The Macquarie committee said when declaring its winner: “...While in recent years we’ve learnt to become search engineers to find meaningful information, we now need to become prompt engineers in order to wade through the AI slop... The question is, are the people ingesting and regurgitating this content soon to be called AI sloppers?”
“Slop” also made it to the top of the list for Merriam-Webster and The Economist. The latter at least tried to find a bright side: “If social media sites become congested with slop, either those platforms will have to get serious about content moderation or else their users will shut them off. A case, then, for sloptimism?”
There is no doubt in my mind – hopefully not too infected by “brain rot” – that the slop, fake news, cyber bullying, and extremism in social media “echo chambers” help create a fertile climate for antisemitism (and other hate crimes), with lethal results. “Antisemitism” is not a loaded word when you’re facing a jihadist with a loaded gun. We got another reminder of this in the horrific terror attack in which 15 people were murdered at a Hanukkah celebration at Sydney’s iconic Bondi Beach this month.
Here in Israel – “Between the river and the sea” – we are still suffering from the ongoing trauma of October 7, 2023, the Iranian-funded, Hamas-led invasion and mega-atrocity in which 1,200 were killed and 251 abducted to Gaza. The subsequent war and the hundreds of thousands of rockets, missiles, and killer drones have also left their mark, physical and psychological.

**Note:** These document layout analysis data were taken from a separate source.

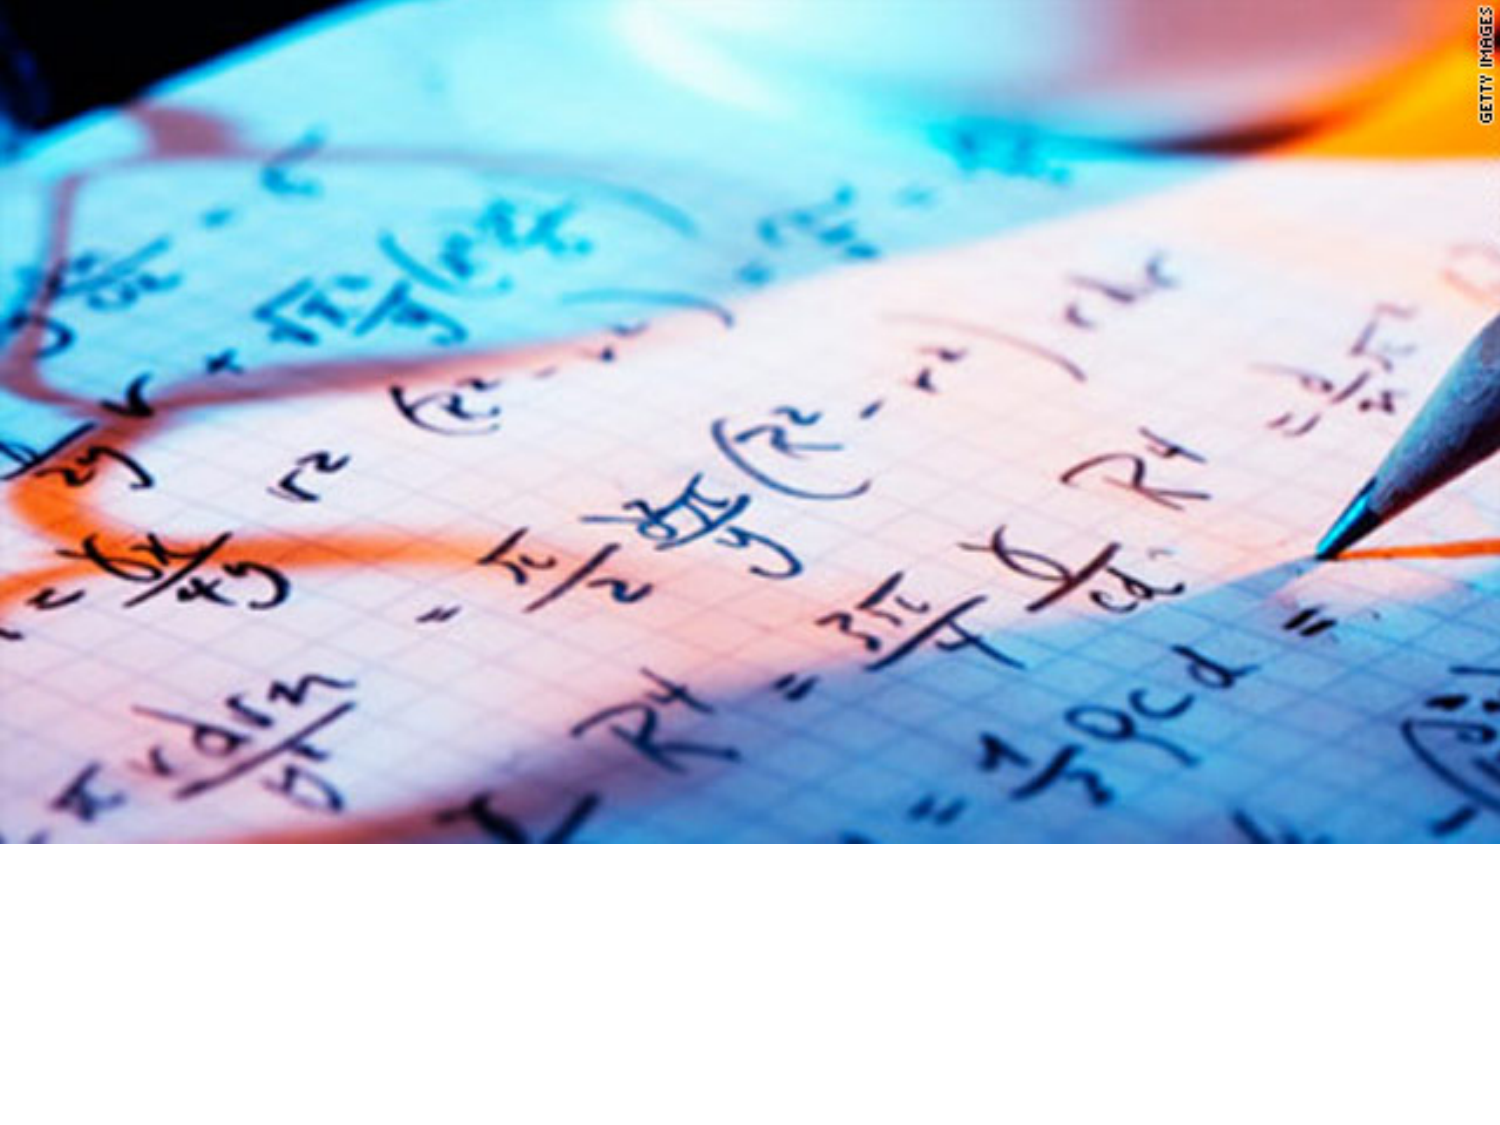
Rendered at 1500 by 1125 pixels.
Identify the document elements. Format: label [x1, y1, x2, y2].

picture [0, 0, 1500, 844]
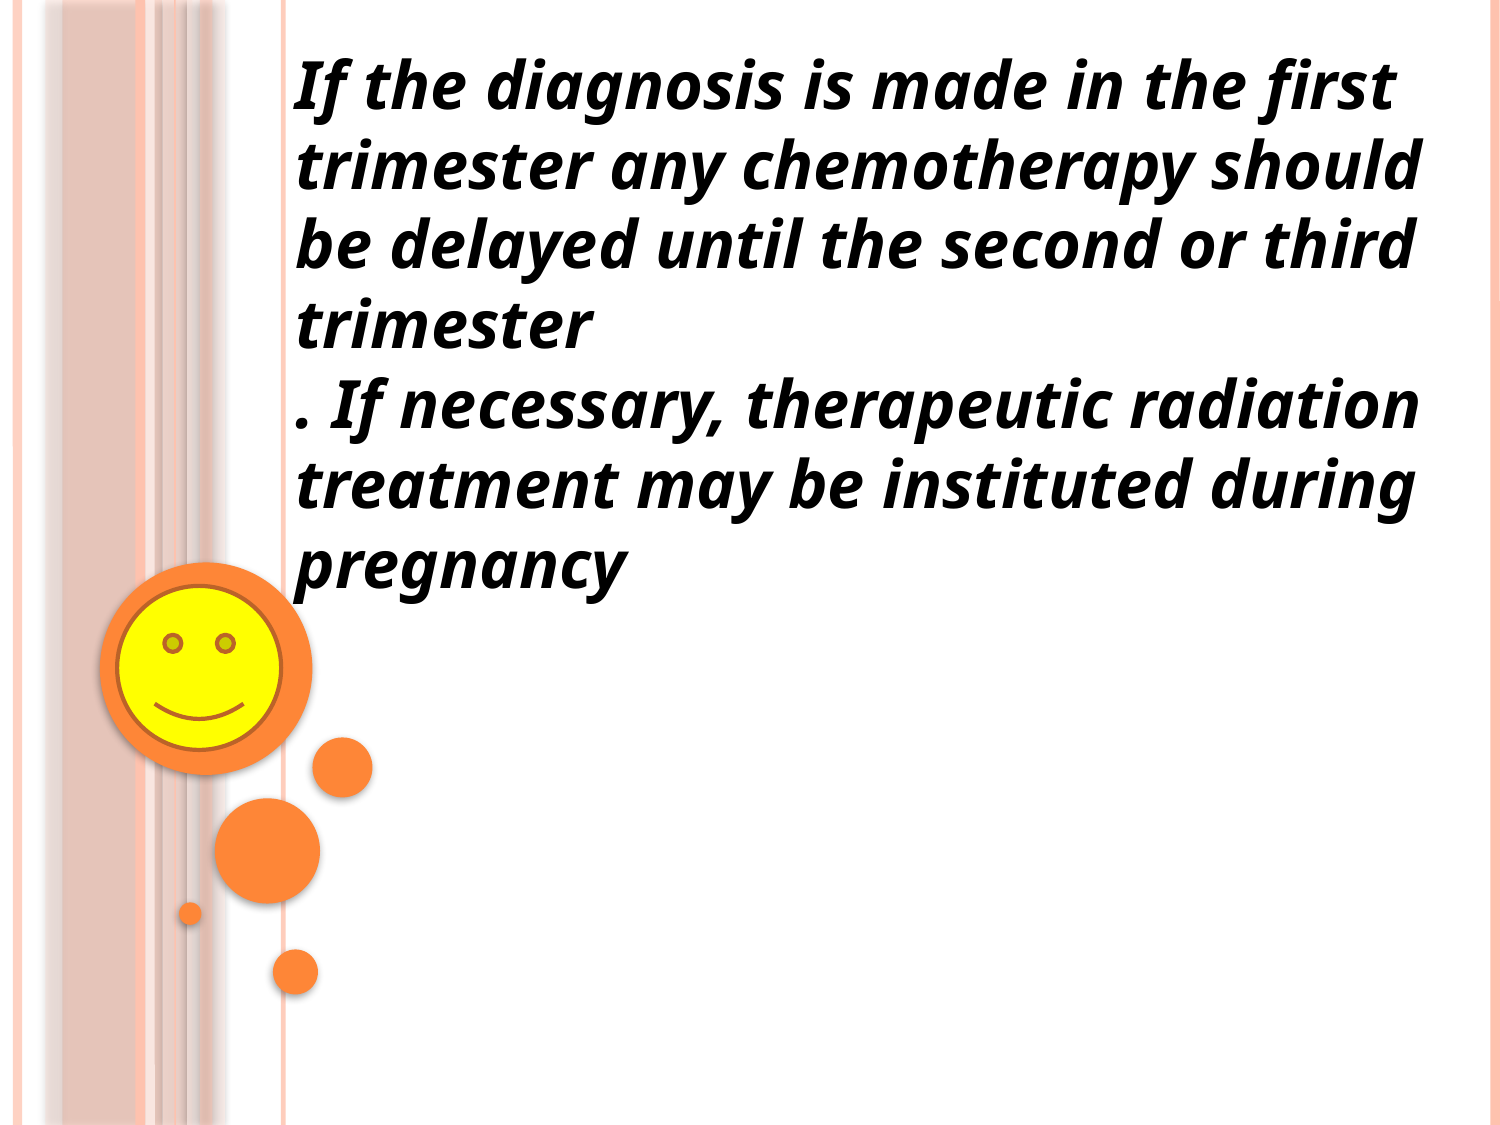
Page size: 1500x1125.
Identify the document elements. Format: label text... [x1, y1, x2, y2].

text_box If the diagnosis is made in the first trimester any chemotherapy should be delayed until the second or third trimester . If necessary, therapeutic radiation treatment may be instituted during pregnancy [281, 35, 1500, 610]
text_box [115, 583, 284, 753]
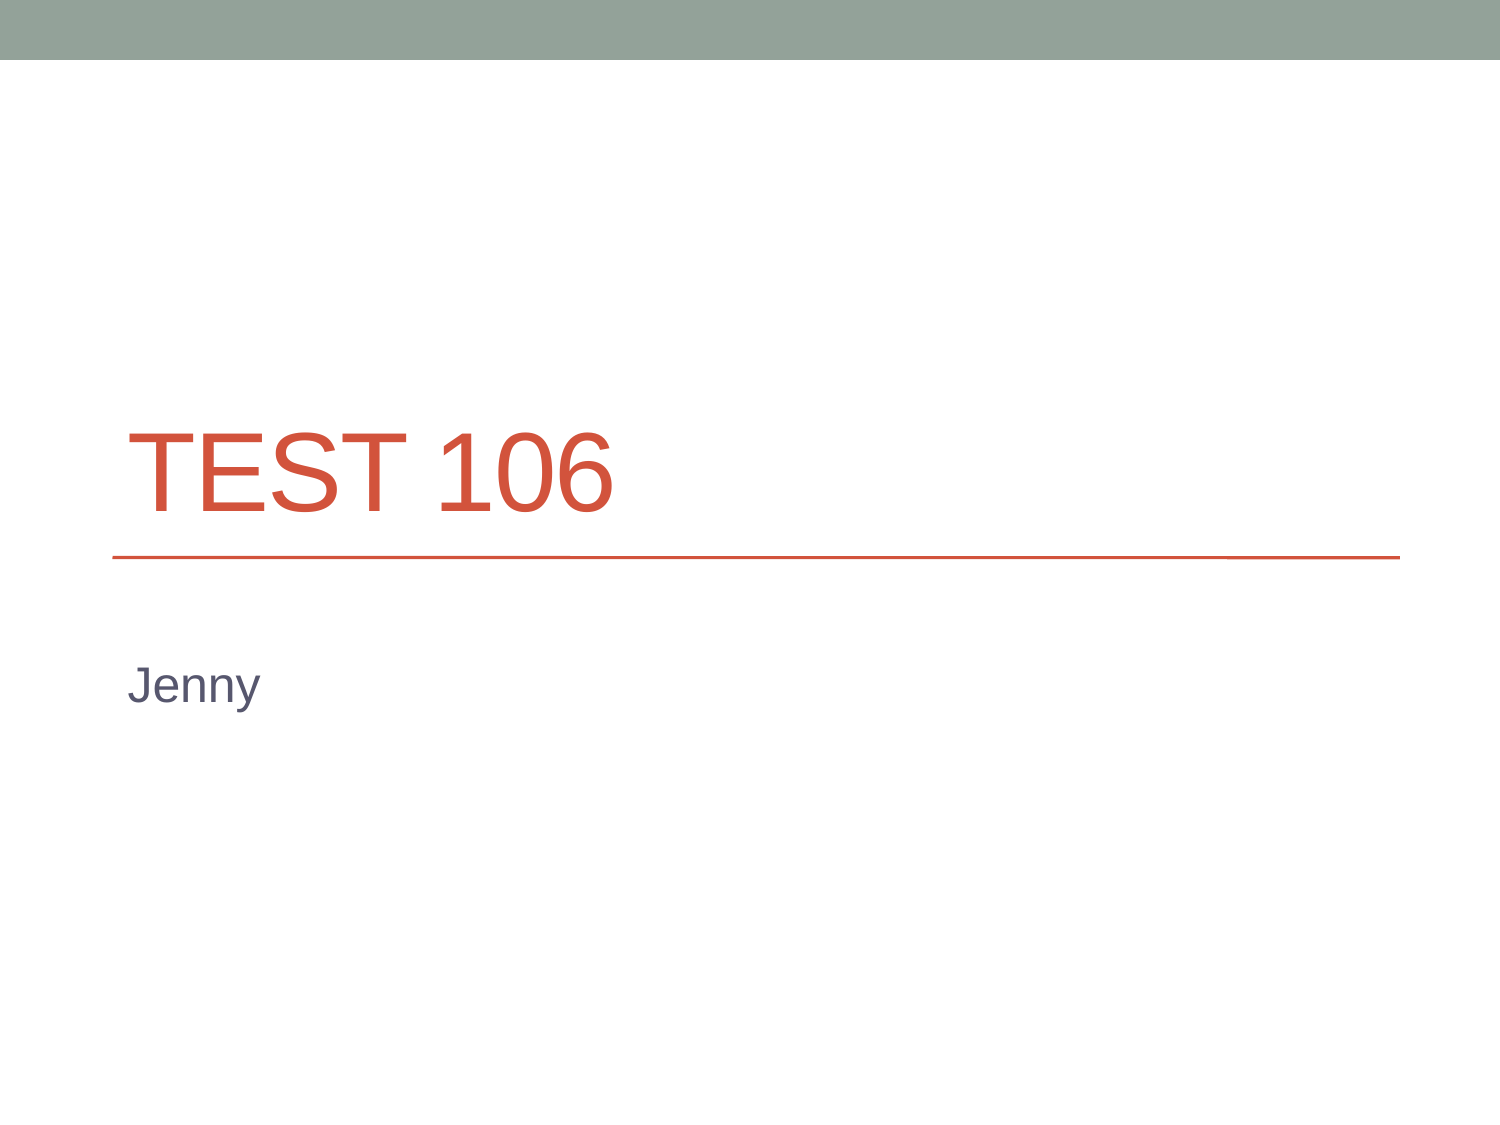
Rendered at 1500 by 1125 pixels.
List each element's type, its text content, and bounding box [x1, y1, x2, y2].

title TEST 106 [112, 224, 1400, 542]
subtitle Jenny [112, 575, 1163, 863]
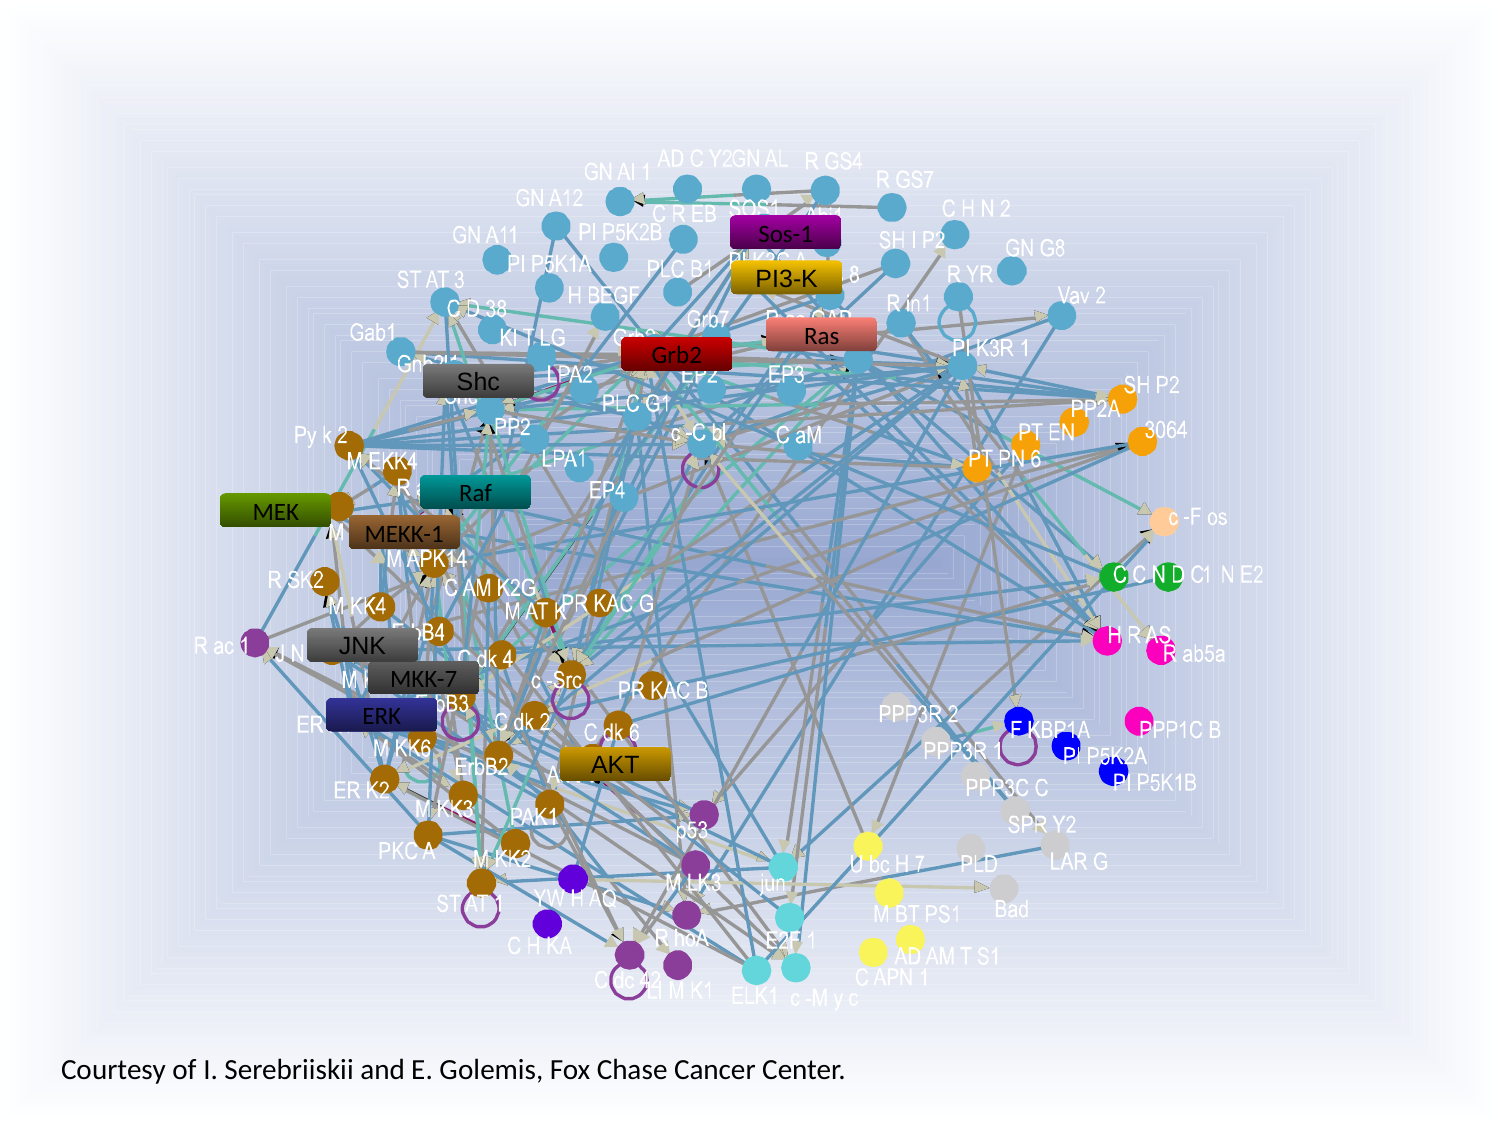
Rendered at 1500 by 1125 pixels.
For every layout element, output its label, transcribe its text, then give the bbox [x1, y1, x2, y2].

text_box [194, 148, 1263, 1011]
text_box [219, 214, 878, 782]
text_box Courtesy of I. Serebriiskii and E. Golemis, Fox Chase Cancer Center. [46, 1042, 977, 1093]
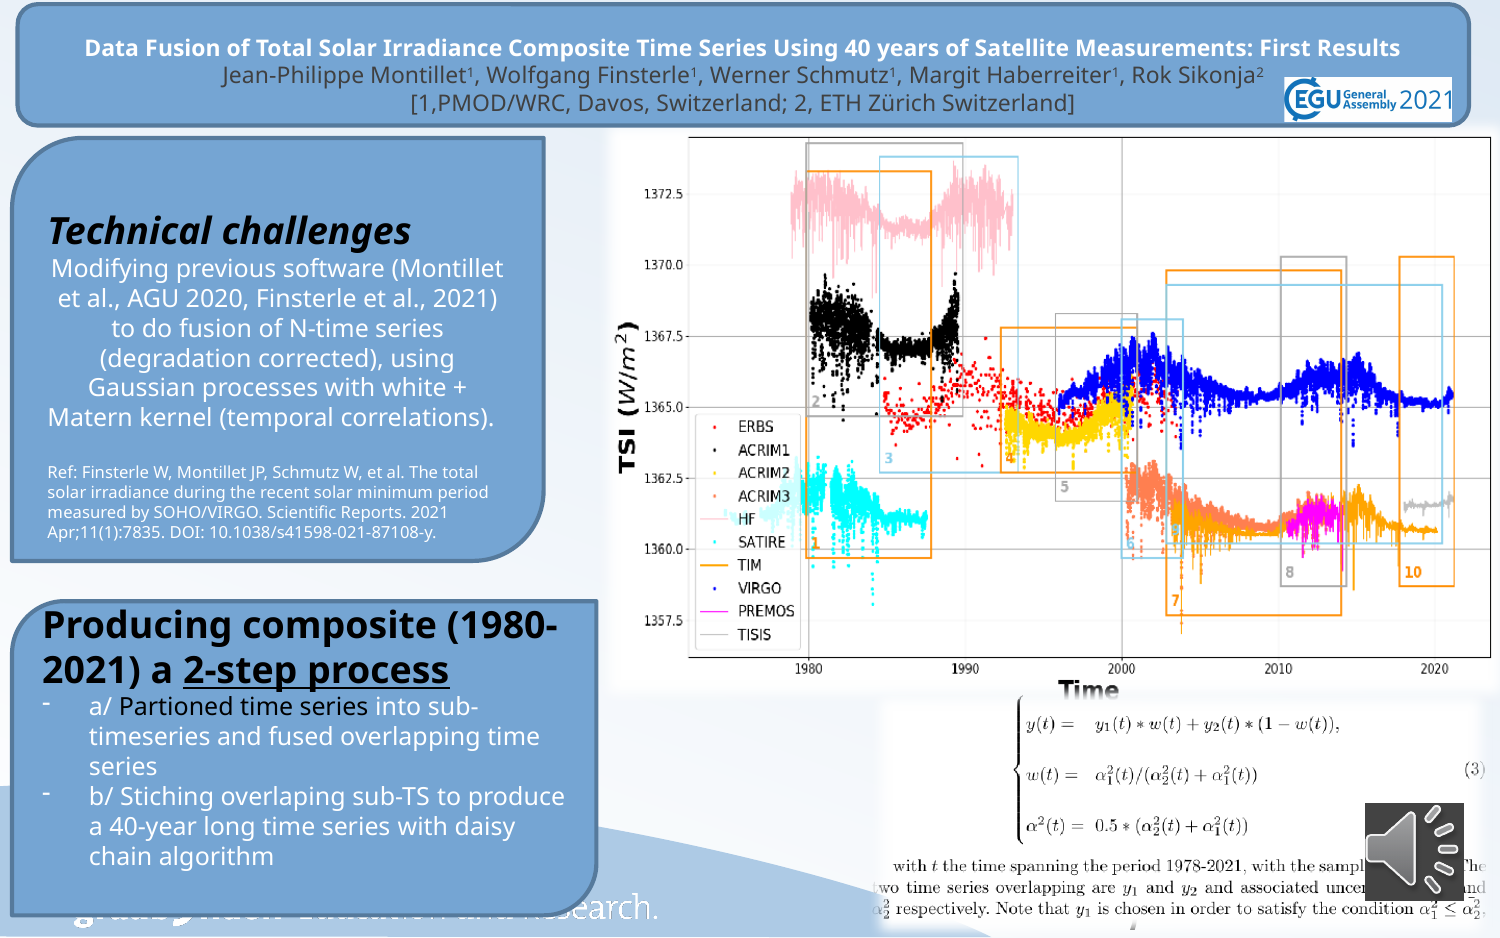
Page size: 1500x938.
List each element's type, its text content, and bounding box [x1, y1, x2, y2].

text_box Producing composite (1980-2021) a 2-step process a/ Partioned time series into sub-timeseries and fused overlapping time series b/ Stiching overlaping sub-TS to produce a 40-year long time series with daisy chain algorithm [9, 599, 599, 918]
picture [74, 884, 659, 930]
picture [596, 114, 1500, 938]
text_box Technical challenges Modifying previous software (Montillet et al., AGU 2020, Finsterle et al., 2021) to do fusion of N-time series (degradation corrected), using Gaussian processes with white + Matern kernel (temporal correlations). Ref: Finsterle W, Montillet JP, Schmutz W, et al. The total solar irradiance during the recent solar minimum period measured by SOHO/VIRGO. Scientific Reports. 2021 Apr;11(1):7835. DOI: 10.1038/s41598-021-87108-y. [9, 135, 546, 564]
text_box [17, 3, 1470, 126]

We are also the victims of a war of words being waged against us in which “Holocaust,” “apartheid,” and “genocide,” feature prominently. If there were an antisemite’s word of the year, it would probably be “famine.” The words “blood libel” have made a comeback in the Jewish world following the widespread lies that Israel was causing deliberate mass starvation in Gaza. The falsehoods fueled more terror attacks on Jewish targets around the globe.
I have only words of praise for those Jews and their too-few open allies who are bravely fighting back. Too many leaders – national, local, and university heads – are full of empty words when they promise to tackle antisemitism and anti-Zionism, which are practically synonymous.
The Hebrew Language Academy is unfashionably late announcing its Word of the Year. The word for 2025 will be revealed on Hebrew Language Day, the 21st of Tevet (this year, January 8). That is the birthday of Eliezer Ben-Yehuda, considered to be behind the revival of Hebrew as a modern language.
The HLA offered the public the opportunity to submit suggested words, but at the time of this writing, has yet to publish the shortlist. Reflecting our situation in 2024, the Hebrew word for “hostages,” “hatufim,” won by a massive majority.
Following the hostage release deal in October this year, which saw the return of all the live hostages and all the bodies of captives, except for police officer Ran Gvili, I suggested that this year’s word (or words) of the year be “paduy shevi,” “redeemed captive.” Opting for an acronym, as Hebrew-speakers so often do, a friend proposed “hatlash” for “hatuf leshe’avar” (former hostage).
Elsewhere in the Hebrew media, there is a lively discussion over the word for “war veteran.” Or the lack of it. Surprisingly, although there is “miluimnik for “reservist,” the word “veteran” is usually reserved for World War II vets.
Mark my words, phenomena we’ve witnessed this year will continue to evolve, like language itself. The year might be ending, and with it the first quarter of the century, but 2025 has not had its last word.